+++ Texto

También es la historia, por extensa, un terreno perfecto para la creación, pues más allá de no contravenir hechos históricos probados, el autor tiene un campo de fabulación infinito. Puedes convertirte en la concubina del rey, en el afinador de su piano, en su cartógrafo, su mensajero, su esposa, su arquero, su bufón, en el propio rey, pasmado, por supuesto, en el último rey o incluso en todos los hombres del rey. Casi todo está permitido en la fabulación histórica, casi todo menos aburrir a las ovejas, porque uno de los problemas que detecto a veces en este tipo de género es la necesidad imperiosa del autor por dar a conocer al lector lo listos que somos (me pongo a la cabeza del ejemplo), lo mucho que nos hemos documentado, el trabajazo que hemos hecho estudiando la Wikipedia hasta reventarnos los párpados olvidando que nuestra función no es la de educar, porque nadie compra una novela para prepararse para un examen final de historia. Para eso ya hay otros medios (no aconsejo la Wikipedia…) mucho más aburridos y confiables que las letras de una novela. Vale la pena recordar que los autores somos mentirosos armados con un teclado, un esferógrafo, una pluma, o una Olivetti Lettera 32 para los románticos, y que nuestra única función es la de entretener, la de sembrar la duda en el lector, la de hacerle caminar por el sendero que le hemos urdido lleno de verdades y mentiras disimuladas sin que el pobre caiga muerto de aburrimiento en el primer lecho de hojas secas que encuentre, que acostumbra a estar apenas entrando al capítulo dos.

++++++
+++ Datos de origen

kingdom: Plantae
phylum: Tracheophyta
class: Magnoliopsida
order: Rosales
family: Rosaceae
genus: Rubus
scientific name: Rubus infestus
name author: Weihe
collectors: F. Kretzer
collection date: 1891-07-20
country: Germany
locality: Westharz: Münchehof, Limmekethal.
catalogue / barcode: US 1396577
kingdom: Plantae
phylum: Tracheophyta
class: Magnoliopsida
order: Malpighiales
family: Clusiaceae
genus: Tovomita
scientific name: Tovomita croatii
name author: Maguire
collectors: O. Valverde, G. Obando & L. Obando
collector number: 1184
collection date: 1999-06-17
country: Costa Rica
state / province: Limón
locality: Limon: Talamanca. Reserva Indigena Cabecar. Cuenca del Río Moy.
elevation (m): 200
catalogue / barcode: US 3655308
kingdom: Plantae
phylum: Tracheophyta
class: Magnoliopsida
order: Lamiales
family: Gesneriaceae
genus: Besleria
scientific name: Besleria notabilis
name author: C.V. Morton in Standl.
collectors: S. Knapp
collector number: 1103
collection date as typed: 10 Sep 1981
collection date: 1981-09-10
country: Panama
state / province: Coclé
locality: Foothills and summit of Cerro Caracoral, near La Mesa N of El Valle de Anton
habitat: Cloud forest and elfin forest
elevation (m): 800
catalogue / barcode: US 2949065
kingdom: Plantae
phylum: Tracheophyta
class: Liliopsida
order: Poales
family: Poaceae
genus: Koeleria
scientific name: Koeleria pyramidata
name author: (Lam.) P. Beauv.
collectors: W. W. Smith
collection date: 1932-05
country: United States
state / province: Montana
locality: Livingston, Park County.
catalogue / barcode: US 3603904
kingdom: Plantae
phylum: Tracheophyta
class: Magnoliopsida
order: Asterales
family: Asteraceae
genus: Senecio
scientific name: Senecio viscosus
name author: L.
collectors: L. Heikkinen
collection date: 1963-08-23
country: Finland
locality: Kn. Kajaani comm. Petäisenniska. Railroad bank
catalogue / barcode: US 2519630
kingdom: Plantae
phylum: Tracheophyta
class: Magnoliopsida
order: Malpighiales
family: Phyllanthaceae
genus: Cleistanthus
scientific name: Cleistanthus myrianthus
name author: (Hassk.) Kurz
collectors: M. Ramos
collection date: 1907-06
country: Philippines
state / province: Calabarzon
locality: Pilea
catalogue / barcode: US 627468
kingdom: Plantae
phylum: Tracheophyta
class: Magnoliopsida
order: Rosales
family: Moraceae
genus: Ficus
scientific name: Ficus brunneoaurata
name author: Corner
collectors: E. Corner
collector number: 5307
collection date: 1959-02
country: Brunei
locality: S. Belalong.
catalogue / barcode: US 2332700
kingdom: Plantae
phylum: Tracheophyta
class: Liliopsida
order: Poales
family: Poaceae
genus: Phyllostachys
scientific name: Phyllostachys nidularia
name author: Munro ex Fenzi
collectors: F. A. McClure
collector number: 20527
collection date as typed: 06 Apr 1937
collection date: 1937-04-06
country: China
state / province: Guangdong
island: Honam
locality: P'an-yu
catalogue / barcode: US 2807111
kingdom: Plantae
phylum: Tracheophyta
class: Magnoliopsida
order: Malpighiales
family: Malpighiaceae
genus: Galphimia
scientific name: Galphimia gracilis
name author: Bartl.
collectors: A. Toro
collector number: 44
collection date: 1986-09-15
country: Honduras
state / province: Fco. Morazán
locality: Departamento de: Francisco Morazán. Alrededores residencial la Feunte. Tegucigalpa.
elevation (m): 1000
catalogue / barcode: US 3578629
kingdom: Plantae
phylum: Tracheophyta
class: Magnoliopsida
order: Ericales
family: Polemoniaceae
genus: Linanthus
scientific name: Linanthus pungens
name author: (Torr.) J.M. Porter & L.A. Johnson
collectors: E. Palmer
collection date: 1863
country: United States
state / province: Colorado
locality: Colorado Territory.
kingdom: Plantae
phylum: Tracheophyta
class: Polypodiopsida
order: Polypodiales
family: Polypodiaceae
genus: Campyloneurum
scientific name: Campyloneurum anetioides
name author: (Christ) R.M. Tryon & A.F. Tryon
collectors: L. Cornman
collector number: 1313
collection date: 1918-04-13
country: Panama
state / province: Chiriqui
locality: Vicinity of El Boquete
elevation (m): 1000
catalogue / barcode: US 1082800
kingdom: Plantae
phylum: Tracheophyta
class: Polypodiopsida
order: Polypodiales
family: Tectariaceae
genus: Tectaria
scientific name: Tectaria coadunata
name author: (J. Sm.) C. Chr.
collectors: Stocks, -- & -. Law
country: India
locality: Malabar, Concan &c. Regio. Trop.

++++++

Lista de actividades -
1. En el texto sobre la novela histórica, ¿qué máquina de escribir se menciona como herramienta "para los románticos"?
2. ¿Puedes reescribir de forma más breve el párrafo del texto sobre la novela histórica que comienza con «También es la historia, por extensa», conservando sus datos principales?
3. ¿Podrías reanudar el texto sobre la novela histórica a partir de donde termina?

Respuestas del ejercicio -
1. Una Olivetti Lettera 32.

2. Por su amplitud, la historia es un terreno ideal para la creación. Mientras no contradiga hechos históricos probados, el autor puede fabular sin límite y convertirse en cualquier figura del entorno del rey, o incluso en el propio rey. Casi todo está permitido, salvo aburrir. Un problema frecuente del género es el afán del autor por mostrar cuánto sabe y cuánto se ha documentado. Así olvida que su función no es educar, porque nadie compra una novela para preparar un examen de historia; para eso existen medios más aburridos y confiables. Los autores son mentirosos armados con un teclado, y su única función es entretener y sembrar la duda. Deben guiar al lector por un camino de verdades y mentiras disimuladas sin que muera de aburrimiento, algo que suele ocurrir apenas entrando al capítulo dos.

3.
Y sin embargo, ahora que pienso, he de reconocer que mucho de lo que sé de catedrales lo aprendí con Los pilares de la tierra, que descubrí al faraón Akenathon de la mano de Sinuhé, y al gran Abu-Alí al-Hussayn ibn Abd-Al·lah ibn Sina, más conocido como Ibn Sina, en las letras de Noah Gordon y su El médico, que supe lo que eran las tríadas por El puerto de los aromas, y que el Eixample de Barcelona fue un ejemplo de especulación inmobiliaria leyendo La ciudad de los prodigios, del infinito Mendoza, ¡oh!, y que El capitán Alatriste fue contemporáneo de Quevedo, o que los editores ya eran piezas de temer en el siglo de Oro de las letras españolas según supe cuando leí Ladrones de tinta, ¡estoy enloqueciendo!, podría seguir por varias páginas más con todo lo que creo que sé si no fuera por aquello del lecho de hojas y porque acabo de caer aturdido víctima de una trampa gigantesca: ¿será verdad que leer es cultura?.